(Dataset entries)
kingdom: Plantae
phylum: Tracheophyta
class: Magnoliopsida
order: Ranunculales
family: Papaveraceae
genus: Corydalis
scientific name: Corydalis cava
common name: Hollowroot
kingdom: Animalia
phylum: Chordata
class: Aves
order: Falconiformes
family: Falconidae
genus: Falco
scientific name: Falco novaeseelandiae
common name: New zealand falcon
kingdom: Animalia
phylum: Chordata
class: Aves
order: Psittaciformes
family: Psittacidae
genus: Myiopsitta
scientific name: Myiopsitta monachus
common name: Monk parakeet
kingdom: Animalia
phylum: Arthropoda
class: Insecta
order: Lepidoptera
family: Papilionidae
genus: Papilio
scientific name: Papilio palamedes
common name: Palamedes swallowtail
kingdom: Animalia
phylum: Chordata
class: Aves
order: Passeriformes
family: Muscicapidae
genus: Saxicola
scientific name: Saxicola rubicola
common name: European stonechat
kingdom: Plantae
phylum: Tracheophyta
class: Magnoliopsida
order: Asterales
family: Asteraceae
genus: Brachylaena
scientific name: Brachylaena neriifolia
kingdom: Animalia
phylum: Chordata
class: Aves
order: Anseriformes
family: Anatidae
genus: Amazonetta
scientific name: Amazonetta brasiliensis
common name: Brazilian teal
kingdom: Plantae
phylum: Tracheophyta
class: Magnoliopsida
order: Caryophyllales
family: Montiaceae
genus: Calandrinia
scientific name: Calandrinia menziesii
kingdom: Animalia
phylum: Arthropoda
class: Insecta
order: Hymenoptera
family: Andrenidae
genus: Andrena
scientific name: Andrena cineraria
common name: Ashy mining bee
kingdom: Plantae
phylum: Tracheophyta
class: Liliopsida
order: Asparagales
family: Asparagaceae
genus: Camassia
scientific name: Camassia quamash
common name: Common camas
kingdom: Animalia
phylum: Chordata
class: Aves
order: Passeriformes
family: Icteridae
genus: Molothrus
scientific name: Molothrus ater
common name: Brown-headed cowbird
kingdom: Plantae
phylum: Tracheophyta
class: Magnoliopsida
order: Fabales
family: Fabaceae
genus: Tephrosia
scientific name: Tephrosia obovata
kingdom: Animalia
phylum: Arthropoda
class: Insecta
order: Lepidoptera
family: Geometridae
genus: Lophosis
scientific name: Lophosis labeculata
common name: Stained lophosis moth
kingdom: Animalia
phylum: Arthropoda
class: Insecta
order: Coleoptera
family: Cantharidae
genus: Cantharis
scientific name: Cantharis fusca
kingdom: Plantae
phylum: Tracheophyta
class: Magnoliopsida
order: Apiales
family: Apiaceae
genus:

# WORK INSTRUCTIONS
Arrange the material starting at the line containing "common name: Brazilian teal" and ending at the line containing "class: Liliopsida" as a two-column CSV with the headers field and value, one row per line. Put each part in its own quoted field, with any line breaks replaced by spaces.

# CORRECT OUTPUT
field,value
"common name:","Brazilian teal"
"kingdom:","Plantae"
"phylum:","Tracheophyta"
"class:","Magnoliopsida"
"order:","Caryophyllales"
"family:","Montiaceae"
"genus:","Calandrinia"
"scientific name:","Calandrinia menziesii"
"kingdom:","Animalia"
"phylum:","Arthropoda"
"class:","Insecta"
"order:","Hymenoptera"
"family:","Andrenidae"
"genus:","Andrena"
"scientific name:","Andrena cineraria"
"common name:","Ashy mining bee"
"kingdom:","Plantae"
"phylum:","Tracheophyta"
"class:","Liliopsida"